(CONSEGNA A)
Rispondi alle seguenti domande sul testo dedicato a Cassirer, Wittgenstein e Heidegger:
(i) Tra quali anni è stata pubblicata la Filosofia delle forme simboliche?
(ii) In quale giorno Wittgenstein consegue l'esame dottorale a Cambridge?
(iii) Di quale origine è Cassirer?
(CONSEGNA B) Prosegui il testo su Cassirer, Wittgenstein e Heidegger a partire dall'ultima frase riportata.

(TESTO DI RIFERIMENTO)
-----

Quanto a Cassirer, la sua
Filosofia delle forme simboliche,
pubblicata in più volumi tra il 1923
e il 1929, codifica i segni dei
sistemi simbolici, quali il mito,
l’arte, la matematica e la musica.
La filosofia per Cassirer è dunque
ancella della cultura in un processo
dinamico che mira a liberare l’uomo
dalle ansie primordiali. Snodo
fondamentale di questo incastro tra
magia e ragione, tra fatalità e
autodeterminazione è l’uomo
rinascimentale a cui Cassirer
dedical’opera Individuo e cosmo
nella filosofia del Rinascimento.
Il linguaggio delle potenze cosmiche
viene qui affiancato dal nuovo
approccio illuminato che consente
all’uomo di plasmare, entro certi
limiti, la propria esistenza.
Il viaggio di Eilenberger, come
anticipato, termina nel 1929. I
quattro protagonisti vengono
salutati, ognuno in una fase più, o
meno, delineata. Wittgenstein sembra
essere tornato indietro nel tempo
per concludere un ciclo interrotto
prematuramente. Il 18 giugno di
quell’anno consegue l’esame
dottorale a Cambridge nella facoltà
di Storia della filosofia. Nella
commissione esaminatrice c’è anche
quel Bertrand Russell che ha
favorito la traduzione in inglese
del Tractatus, garantendo la
permanenza di Ludwig nell’ambiente
filosofico durante il suo “esilio”
come maestro elementare.
Cassirer e Heidegger vengono quasi
congedati assieme. È il marzo del
1929 e i due sono le star dei
“Seminari di Davos”. Heidegger, che
è l’astro nascente, vive con
disinvoltura l’aura che lo circonda
e che viene alimentata dalla “truppa
d’assalto” dei suoi seguaci;
Cassirer affronta con un profilo più
basso la partecipazione all’evento.
Ci sono altre notevoli antitesi a
separarli: Cassirer è di origine
ebraica mentre Heidegger è destinato
ad abbracciare la causa nazista.

-----

(INSIEME DI DATI)
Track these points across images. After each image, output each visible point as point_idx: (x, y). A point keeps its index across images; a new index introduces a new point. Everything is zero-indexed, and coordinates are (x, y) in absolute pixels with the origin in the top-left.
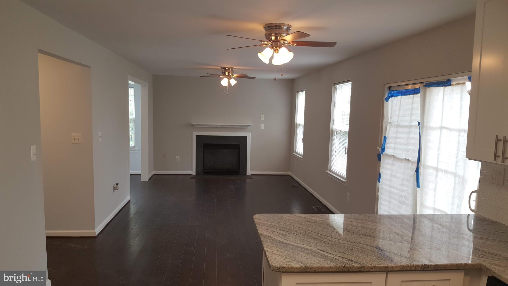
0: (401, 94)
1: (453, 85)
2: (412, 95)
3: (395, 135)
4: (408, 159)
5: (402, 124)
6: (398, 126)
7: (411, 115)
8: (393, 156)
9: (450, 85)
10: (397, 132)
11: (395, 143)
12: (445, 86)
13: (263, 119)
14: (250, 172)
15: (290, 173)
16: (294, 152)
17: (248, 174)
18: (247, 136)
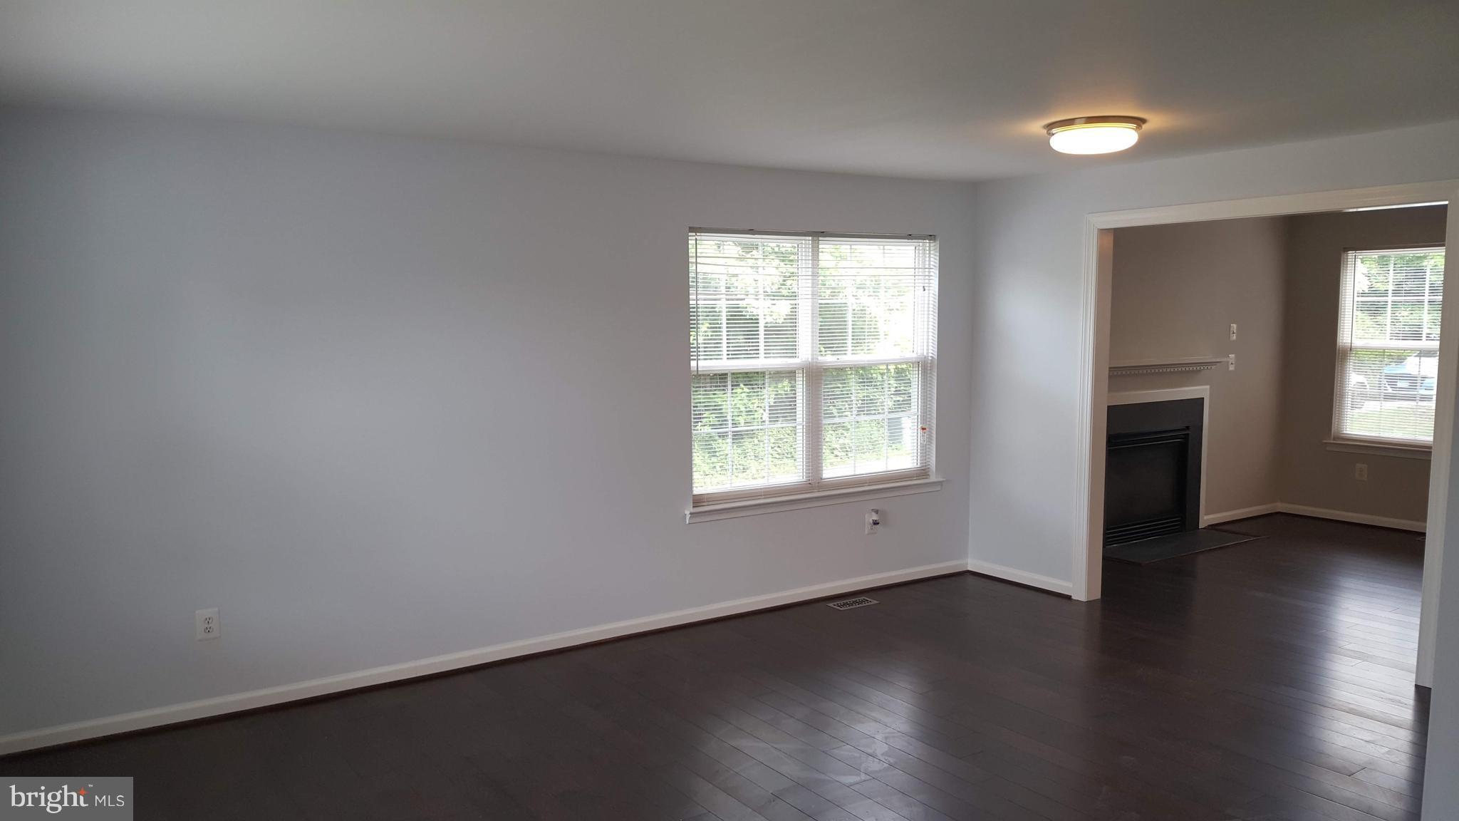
13: (1234, 337)
14: (1206, 519)
15: (1281, 507)
16: (1334, 439)
17: (1201, 526)
18: (1203, 398)
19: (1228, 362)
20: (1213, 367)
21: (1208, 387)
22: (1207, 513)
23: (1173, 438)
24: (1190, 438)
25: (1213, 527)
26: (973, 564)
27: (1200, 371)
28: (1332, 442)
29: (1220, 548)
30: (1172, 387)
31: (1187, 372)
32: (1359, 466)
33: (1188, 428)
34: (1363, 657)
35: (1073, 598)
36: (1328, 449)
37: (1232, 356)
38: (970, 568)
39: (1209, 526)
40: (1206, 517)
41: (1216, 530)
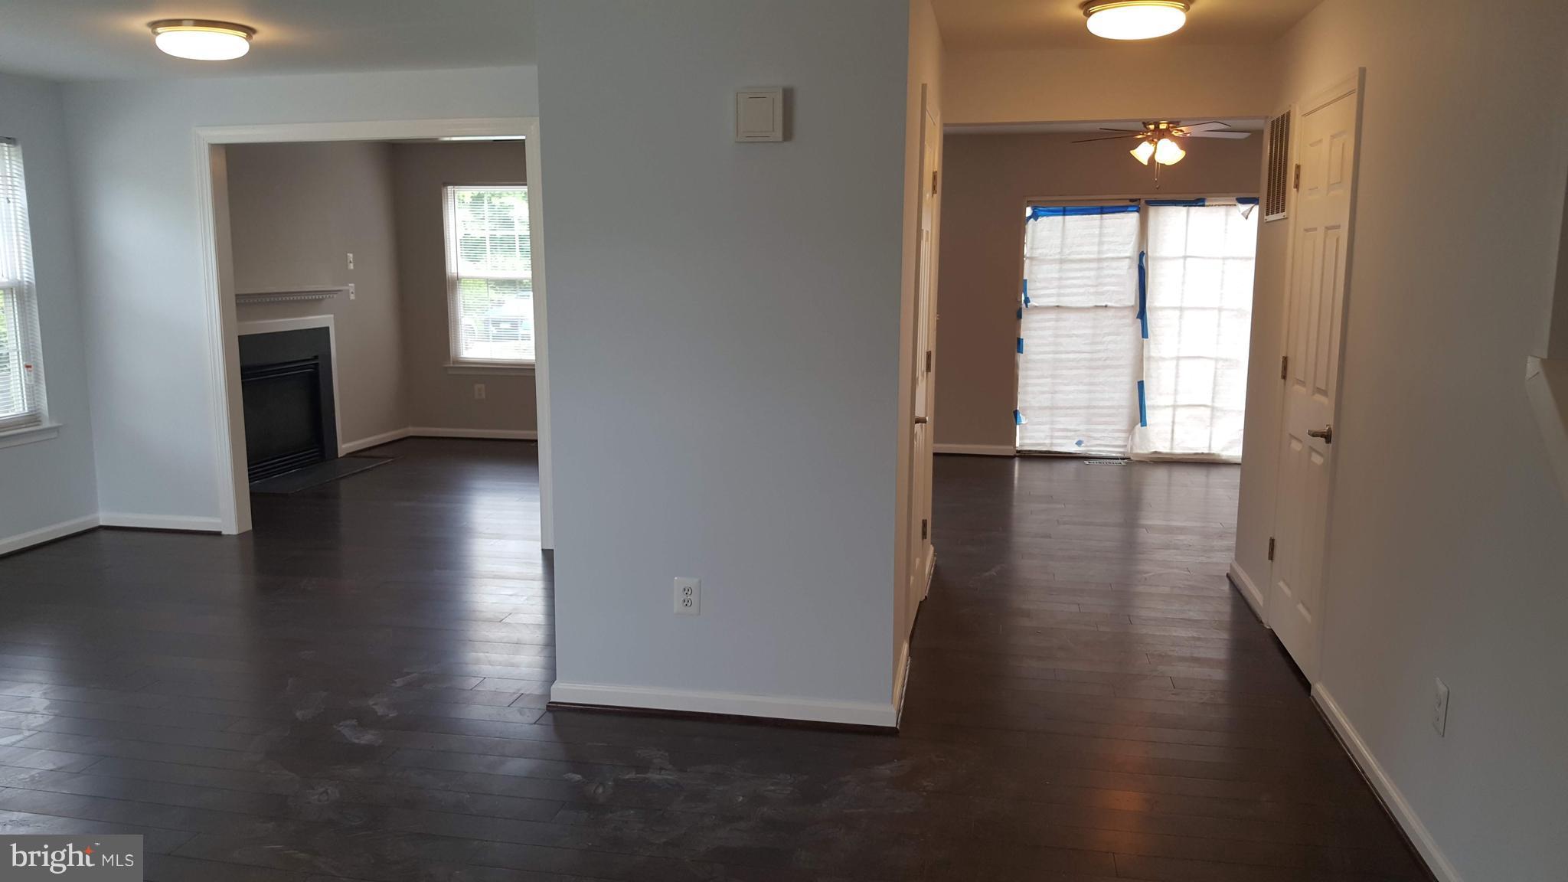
1: (1208, 206)
2: (1096, 214)
4: (1104, 305)
5: (1076, 257)
6: (1064, 261)
7: (1101, 243)
8: (1058, 306)
9: (1203, 206)
11: (1061, 287)
12: (1187, 207)
13: (351, 266)
14: (344, 448)
15: (412, 431)
16: (454, 363)
17: (341, 454)
18: (328, 328)
19: (348, 290)
20: (335, 296)
21: (332, 316)
22: (344, 442)
23: (303, 367)
24: (320, 367)
25: (353, 455)
26: (105, 518)
27: (322, 299)
28: (452, 365)
29: (362, 471)
30: (295, 317)
31: (310, 301)
32: (477, 386)
33: (316, 357)
34: (499, 536)
35: (223, 533)
36: (450, 372)
37: (352, 285)
38: (102, 524)
39: (348, 454)
40: (344, 446)
41: (356, 457)
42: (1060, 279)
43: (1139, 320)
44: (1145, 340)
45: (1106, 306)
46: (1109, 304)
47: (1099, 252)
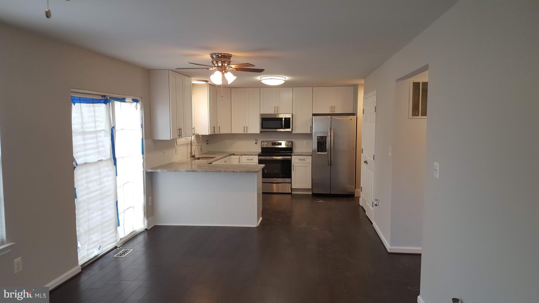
0: (79, 101)
1: (127, 102)
2: (91, 103)
3: (82, 143)
4: (101, 159)
5: (88, 130)
6: (84, 133)
7: (95, 121)
8: (85, 163)
9: (125, 102)
10: (84, 139)
11: (85, 150)
12: (121, 102)
42: (84, 145)
43: (115, 166)
44: (117, 177)
45: (101, 160)
46: (103, 158)
47: (95, 127)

-----

(RISULTATO ATTESO A)
(i) Tra il 1923 e il 1929.
(ii) Il 18 giugno 1929.
(iii) Di origine ebraica.

(RISULTATO ATTESO B)
Cassirer, qualche mese prima, ha
infiammato il Senato di Amburgo con
un discorso celebrativo della
Costituzione di Weimar laddove
Heidegger ambisce a scuotere le
fondamenta della Germania.
Il dibattito finale che il 26 marzo
li vede gareggiare uno contro
l’altro si rivela essere, a maggior
ragione, un momento decisivo della
filosofia novecentesca. Heidegger
attacca, ma non esagera, portando la
disputa sul suo terreno prediletto,
quello della filosofiacome
disciplina metafisica che opera sul
nulla e sull’abisso in cerca
dell’autenticità; Cassirer, che
intende la filosofia e la cultura in
chiave più ottimistica, come forze
utili a liberare in senso creativo
dall’angoscia, si difende
educatamente. Alcuni presenti
rimangono delusi, nessuno vince, ma
a sentirsi il trionfatore è
Heidegger.
Il ‘29 di Benjamin, per la cronaca,
è l’ennesimo crocevia di una
biografia che rifiuta la quiete.
All’apice della sua carriera di
pubblicista, Benjamin nell’autunno
del 1928 riceve anche un cospicuo
assegno da Judah Leon Magnes,
presidente dell’Università di
Gerusalemme. L’obiettivo è lo studio
della lingua ebraica in vista di un
imminente trasferimento in
Palestina, come ricercatore, chissà
perfino come docente. Le lettere di
quei mesi all’amico Scholem sono a
testimonianza di come Walter stia
prendendo tempo. Le implicazioni
della carriera a Gerusalemme
lasciano spazio a fresche
frequentazioni, su tutti Bertold
Brecht, presentatogli da Asja Lacis,
la vecchia fiamma ripiombata da
Mosca a Berlino per
scompaginare,ancora una volta, i
piani di Walter.
Il ‘29 diventa così l’inizio di una
nuova avventura, il che, in fondo,
vale per tutti e quattro gli
stregoni.
Riferimenti bibliografici:
Wolfram Eilenberger, Il tempo
degli stregoni. 1919-1929. Le vite
straordinarie di quattro filosofi e
l’ultima rivoluzione del pensiero,
Feltrinelli, 2018 Milano.
Ernst Cassirer, Individuo e cosmo
nella filosofia del Rinascimento,
Bollati Boringhieri, Torino 2012.
Ludwig Wittgenstein, Tractatus
Logico-Philosophicus e Quaderni
1914-1916, Einaudi, Torino 2009.
Martin Heidegger, Essere e tempo,
Longanesi, Milano 2005.
Walter Benjamin, Opere complete,
9 voll., Einaudi, Torino 2000-2014.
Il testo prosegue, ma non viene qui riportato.